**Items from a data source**

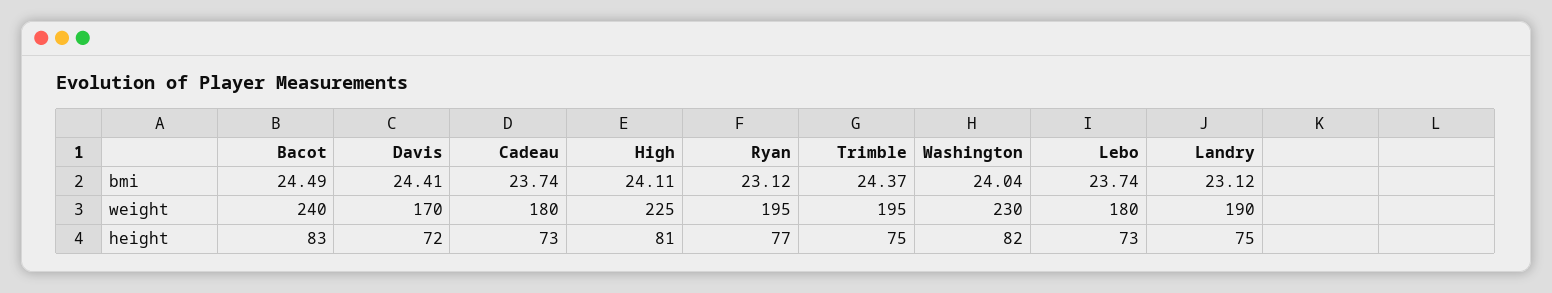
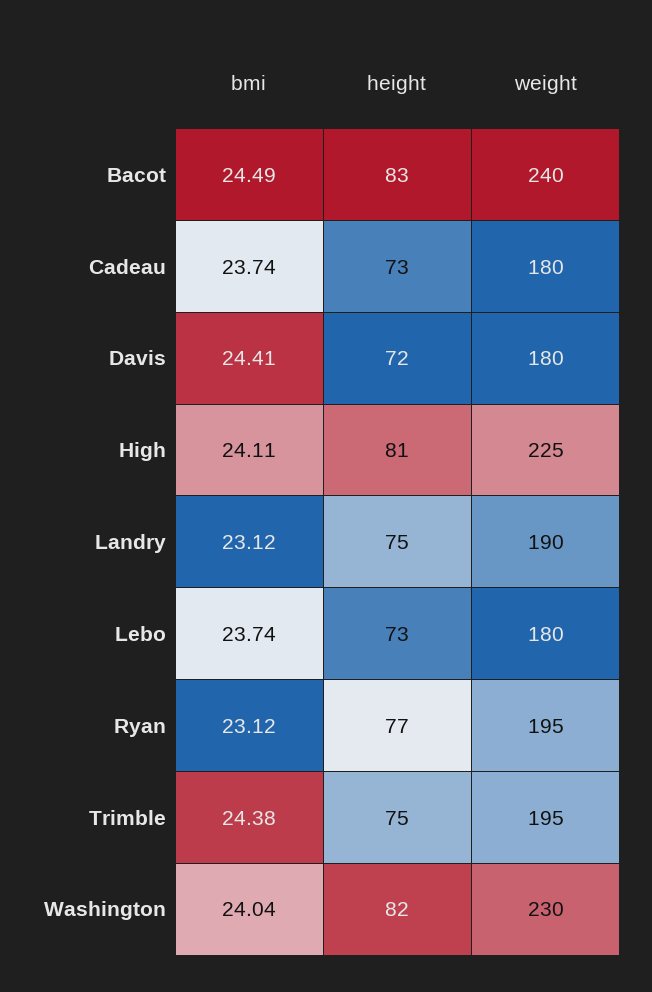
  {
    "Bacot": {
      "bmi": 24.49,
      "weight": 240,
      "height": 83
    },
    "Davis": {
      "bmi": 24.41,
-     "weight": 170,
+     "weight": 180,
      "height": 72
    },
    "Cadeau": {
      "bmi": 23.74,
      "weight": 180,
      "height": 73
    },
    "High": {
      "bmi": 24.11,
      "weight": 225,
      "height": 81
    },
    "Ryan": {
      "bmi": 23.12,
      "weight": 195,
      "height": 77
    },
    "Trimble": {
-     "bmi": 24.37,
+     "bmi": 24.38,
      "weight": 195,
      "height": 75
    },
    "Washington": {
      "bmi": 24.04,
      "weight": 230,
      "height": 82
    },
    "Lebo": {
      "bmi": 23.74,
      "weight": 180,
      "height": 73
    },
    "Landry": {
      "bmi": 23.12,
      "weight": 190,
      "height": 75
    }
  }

...

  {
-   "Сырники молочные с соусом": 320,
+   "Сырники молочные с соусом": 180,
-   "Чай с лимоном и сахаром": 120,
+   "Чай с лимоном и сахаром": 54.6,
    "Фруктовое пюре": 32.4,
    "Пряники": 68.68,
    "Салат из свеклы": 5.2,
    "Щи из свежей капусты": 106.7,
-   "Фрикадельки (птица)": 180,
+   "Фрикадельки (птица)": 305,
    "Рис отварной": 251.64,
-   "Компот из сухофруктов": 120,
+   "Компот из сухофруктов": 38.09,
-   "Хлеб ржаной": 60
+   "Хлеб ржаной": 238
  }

**What you need to do**
Reproduce each line from the records that contains the word "сухофруктов".

**Answer to the problem**
-   "Компот из сухофруктов": 120,
+   "Компот из сухофруктов": 38.09,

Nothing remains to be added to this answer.